Data entries:
++++++

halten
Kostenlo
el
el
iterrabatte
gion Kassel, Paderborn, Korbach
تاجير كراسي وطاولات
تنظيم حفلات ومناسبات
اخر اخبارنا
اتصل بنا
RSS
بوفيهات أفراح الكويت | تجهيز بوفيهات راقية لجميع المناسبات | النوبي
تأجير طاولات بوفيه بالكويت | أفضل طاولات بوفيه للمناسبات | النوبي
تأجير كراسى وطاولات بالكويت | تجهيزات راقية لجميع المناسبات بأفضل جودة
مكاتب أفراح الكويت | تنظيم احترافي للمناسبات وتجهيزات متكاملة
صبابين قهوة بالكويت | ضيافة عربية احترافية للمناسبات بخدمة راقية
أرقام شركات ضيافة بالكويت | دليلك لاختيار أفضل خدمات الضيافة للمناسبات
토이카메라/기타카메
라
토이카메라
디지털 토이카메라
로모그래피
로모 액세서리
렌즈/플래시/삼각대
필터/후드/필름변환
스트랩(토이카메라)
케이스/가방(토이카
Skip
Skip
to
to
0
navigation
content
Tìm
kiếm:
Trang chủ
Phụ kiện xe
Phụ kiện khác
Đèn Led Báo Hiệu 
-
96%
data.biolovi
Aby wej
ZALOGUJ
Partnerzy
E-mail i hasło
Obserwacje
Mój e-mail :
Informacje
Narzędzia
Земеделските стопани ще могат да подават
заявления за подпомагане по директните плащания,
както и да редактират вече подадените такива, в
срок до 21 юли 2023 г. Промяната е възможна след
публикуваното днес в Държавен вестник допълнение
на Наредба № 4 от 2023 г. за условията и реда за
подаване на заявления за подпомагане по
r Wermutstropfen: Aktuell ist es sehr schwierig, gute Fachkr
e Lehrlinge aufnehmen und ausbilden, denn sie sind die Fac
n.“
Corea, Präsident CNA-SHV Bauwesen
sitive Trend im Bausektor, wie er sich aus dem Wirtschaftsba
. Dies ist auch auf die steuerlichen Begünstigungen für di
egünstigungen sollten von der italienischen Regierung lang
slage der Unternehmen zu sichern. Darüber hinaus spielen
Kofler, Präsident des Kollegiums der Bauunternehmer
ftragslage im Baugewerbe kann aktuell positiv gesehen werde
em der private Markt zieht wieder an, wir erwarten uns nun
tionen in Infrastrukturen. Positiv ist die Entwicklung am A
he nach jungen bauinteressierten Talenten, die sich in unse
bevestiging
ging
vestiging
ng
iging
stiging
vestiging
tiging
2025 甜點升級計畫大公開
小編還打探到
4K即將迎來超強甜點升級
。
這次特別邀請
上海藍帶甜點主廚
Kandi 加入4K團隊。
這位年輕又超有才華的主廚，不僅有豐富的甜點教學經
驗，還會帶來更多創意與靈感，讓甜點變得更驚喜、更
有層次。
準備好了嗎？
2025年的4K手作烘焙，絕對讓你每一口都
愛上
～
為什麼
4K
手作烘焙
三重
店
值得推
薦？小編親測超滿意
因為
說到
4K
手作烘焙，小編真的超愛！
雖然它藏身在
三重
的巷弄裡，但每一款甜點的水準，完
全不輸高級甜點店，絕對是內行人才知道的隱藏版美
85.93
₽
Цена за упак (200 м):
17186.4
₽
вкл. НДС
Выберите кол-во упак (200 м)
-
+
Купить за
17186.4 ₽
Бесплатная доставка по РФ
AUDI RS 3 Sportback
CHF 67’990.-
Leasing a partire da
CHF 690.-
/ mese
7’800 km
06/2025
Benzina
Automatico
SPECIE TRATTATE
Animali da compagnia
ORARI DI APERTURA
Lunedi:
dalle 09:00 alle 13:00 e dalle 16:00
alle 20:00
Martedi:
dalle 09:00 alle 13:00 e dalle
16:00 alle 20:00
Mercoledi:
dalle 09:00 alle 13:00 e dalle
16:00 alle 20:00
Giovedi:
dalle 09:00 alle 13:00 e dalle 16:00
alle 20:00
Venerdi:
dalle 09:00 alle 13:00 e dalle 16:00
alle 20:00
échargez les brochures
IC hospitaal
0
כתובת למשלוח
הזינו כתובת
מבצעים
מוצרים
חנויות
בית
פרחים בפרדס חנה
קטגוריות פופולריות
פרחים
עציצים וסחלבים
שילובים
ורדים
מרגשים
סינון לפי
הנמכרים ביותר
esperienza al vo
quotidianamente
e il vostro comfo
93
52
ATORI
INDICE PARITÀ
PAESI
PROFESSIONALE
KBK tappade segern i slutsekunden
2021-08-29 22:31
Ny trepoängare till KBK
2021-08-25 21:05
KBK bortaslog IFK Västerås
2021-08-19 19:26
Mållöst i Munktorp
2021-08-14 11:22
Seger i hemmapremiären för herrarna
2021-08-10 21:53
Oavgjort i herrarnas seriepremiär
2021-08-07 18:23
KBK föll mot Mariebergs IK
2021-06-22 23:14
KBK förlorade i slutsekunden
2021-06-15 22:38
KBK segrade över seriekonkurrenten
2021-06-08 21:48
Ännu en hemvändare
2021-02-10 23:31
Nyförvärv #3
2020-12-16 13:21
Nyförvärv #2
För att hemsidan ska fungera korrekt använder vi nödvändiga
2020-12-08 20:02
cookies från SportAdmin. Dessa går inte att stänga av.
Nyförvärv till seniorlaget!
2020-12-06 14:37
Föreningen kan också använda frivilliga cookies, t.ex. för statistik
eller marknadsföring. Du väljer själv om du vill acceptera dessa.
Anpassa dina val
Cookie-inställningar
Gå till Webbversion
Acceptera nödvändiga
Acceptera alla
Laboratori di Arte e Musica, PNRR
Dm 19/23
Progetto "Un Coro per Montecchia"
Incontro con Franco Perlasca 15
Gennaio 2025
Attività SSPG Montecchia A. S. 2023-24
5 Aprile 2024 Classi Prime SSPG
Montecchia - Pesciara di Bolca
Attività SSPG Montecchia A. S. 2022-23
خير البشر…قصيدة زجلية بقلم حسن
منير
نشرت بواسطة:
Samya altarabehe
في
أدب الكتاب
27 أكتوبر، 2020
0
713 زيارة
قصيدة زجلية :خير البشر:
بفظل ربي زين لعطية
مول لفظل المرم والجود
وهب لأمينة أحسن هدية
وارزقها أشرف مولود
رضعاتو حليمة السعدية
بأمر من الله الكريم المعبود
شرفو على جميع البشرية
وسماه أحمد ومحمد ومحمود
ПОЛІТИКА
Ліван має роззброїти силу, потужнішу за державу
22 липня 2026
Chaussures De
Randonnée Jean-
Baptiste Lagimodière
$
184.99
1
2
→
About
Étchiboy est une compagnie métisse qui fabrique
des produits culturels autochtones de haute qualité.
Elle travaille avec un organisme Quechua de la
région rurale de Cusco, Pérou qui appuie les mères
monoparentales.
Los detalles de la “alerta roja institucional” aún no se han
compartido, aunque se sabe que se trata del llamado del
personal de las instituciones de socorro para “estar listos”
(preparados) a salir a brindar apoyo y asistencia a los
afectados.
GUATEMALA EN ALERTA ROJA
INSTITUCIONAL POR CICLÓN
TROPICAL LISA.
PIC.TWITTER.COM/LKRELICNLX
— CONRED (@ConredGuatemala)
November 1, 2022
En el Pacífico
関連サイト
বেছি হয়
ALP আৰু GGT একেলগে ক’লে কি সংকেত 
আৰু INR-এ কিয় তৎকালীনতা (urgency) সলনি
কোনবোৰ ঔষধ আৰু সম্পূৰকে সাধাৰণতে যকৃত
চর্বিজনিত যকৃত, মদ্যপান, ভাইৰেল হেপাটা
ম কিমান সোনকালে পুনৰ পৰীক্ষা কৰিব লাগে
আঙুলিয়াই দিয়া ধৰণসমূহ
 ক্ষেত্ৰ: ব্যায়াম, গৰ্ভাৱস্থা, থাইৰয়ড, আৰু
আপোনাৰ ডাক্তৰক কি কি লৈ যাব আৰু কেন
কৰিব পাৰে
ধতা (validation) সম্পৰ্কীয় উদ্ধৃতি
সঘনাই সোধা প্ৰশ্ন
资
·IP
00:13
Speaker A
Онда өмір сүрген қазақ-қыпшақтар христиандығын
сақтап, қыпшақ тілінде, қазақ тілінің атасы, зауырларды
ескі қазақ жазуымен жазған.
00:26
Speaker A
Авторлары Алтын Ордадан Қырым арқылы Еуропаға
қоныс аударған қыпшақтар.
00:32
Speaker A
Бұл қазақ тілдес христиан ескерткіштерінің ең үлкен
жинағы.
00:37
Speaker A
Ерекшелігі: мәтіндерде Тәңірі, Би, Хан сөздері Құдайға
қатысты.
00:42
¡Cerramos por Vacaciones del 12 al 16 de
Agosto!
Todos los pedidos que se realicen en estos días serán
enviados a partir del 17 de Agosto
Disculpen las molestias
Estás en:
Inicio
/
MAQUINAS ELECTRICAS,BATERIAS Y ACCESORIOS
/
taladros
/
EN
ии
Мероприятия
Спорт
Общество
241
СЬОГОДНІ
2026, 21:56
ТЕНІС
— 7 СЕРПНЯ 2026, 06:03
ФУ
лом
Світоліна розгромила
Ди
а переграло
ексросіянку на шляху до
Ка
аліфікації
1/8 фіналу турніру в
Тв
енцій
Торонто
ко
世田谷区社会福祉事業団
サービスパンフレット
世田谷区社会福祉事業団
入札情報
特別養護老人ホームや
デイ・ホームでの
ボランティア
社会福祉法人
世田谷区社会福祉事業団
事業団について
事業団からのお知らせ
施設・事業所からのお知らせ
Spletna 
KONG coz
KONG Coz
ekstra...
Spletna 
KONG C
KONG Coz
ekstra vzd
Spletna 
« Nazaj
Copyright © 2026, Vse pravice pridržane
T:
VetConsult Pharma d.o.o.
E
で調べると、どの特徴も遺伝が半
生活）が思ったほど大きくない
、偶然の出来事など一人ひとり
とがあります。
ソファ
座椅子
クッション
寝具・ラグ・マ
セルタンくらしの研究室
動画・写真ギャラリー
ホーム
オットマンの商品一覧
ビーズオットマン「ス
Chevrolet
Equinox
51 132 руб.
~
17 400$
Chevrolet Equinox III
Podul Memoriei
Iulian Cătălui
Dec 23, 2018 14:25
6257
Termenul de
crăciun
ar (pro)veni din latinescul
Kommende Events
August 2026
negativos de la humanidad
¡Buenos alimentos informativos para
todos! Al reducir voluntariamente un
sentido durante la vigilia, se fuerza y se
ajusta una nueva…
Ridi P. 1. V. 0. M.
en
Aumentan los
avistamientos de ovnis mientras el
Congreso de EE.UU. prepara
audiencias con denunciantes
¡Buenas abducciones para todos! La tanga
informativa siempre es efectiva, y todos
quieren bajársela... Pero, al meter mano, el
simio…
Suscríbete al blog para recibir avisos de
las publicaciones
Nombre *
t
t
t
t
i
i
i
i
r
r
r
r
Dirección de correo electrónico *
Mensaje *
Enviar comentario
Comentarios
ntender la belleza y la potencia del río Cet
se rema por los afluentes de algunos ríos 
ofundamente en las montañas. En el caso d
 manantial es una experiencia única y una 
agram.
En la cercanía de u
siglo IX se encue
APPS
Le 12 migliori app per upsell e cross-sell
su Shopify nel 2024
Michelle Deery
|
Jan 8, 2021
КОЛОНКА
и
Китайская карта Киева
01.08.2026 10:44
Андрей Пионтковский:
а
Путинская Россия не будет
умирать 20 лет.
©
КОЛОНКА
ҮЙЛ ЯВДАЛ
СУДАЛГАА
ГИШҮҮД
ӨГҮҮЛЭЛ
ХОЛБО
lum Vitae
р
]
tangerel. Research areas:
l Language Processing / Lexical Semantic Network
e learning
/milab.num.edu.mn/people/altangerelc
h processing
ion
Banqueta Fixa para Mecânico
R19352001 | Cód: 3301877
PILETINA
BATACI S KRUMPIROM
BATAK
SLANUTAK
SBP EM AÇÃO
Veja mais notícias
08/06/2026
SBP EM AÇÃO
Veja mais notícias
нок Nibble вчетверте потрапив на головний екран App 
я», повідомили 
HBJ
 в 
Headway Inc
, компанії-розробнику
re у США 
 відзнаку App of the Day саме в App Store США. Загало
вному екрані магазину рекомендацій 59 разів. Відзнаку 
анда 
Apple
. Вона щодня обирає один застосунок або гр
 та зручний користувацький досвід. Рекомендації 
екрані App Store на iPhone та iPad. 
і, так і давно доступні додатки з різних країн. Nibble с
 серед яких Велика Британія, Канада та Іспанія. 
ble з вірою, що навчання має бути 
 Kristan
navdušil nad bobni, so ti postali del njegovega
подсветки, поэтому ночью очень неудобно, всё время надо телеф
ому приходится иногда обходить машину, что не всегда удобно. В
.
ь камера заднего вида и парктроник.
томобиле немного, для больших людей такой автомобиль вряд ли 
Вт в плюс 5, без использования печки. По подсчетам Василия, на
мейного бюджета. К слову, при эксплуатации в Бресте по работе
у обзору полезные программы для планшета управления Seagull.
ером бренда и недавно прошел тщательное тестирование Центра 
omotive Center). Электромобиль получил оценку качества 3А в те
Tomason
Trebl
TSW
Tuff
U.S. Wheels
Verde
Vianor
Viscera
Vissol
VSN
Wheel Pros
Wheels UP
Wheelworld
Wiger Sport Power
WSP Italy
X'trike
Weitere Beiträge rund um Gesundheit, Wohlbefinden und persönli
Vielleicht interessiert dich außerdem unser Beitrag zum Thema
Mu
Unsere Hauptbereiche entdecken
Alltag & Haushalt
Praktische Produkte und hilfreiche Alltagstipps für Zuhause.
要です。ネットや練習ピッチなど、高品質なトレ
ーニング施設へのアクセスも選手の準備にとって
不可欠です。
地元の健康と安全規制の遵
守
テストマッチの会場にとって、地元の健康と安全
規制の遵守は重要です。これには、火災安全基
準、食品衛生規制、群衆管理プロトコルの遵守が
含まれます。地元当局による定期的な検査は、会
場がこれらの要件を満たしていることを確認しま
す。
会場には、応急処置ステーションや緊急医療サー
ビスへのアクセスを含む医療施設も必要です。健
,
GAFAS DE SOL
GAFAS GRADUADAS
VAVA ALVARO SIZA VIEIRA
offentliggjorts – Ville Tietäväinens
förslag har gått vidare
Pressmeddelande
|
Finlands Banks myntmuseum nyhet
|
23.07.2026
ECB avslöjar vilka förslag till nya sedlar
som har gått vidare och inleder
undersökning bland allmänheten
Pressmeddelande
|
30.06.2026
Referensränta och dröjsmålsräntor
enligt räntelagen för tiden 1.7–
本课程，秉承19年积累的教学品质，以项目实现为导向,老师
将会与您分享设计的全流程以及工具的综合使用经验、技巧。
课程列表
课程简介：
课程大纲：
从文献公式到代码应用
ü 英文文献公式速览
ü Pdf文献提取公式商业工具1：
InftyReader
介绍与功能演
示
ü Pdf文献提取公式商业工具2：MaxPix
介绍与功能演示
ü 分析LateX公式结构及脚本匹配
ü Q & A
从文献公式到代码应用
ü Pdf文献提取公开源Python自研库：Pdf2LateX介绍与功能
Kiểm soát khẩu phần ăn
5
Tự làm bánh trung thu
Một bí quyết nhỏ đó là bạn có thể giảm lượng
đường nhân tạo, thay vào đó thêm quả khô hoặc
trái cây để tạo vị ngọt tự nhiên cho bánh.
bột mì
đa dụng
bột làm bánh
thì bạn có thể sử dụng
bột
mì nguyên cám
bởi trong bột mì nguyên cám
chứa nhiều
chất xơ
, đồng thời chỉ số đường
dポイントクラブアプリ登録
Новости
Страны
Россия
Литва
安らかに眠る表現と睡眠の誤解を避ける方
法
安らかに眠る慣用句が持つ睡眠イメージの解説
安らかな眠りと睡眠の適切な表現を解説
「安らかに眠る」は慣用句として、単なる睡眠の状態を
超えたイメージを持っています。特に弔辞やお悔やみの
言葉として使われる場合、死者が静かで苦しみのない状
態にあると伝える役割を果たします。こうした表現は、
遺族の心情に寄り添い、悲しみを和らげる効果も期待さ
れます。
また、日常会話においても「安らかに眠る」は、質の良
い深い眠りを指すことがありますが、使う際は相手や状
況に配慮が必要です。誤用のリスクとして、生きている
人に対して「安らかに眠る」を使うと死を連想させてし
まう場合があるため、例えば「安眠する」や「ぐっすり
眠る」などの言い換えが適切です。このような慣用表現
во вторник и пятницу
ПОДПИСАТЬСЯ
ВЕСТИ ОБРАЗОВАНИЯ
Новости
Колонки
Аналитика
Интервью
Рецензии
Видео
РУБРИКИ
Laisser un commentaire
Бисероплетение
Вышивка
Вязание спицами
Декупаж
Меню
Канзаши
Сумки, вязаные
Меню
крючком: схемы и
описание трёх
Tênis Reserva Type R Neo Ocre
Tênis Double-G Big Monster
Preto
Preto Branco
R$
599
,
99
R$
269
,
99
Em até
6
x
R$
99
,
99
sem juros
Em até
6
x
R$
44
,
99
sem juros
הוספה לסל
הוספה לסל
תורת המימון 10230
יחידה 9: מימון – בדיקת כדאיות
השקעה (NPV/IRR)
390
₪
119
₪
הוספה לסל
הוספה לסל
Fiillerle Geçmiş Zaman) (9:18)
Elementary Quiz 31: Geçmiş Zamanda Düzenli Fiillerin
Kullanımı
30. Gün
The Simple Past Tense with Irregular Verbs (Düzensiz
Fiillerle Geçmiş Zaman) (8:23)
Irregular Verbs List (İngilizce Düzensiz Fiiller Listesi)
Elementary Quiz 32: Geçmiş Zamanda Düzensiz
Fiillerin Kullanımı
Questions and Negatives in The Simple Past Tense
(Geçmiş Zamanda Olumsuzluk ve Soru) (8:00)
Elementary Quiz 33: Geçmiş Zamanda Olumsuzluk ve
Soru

++++++

Requirement: Total lines holding "Tênis" in the records: report this figure alone.

The answer: 2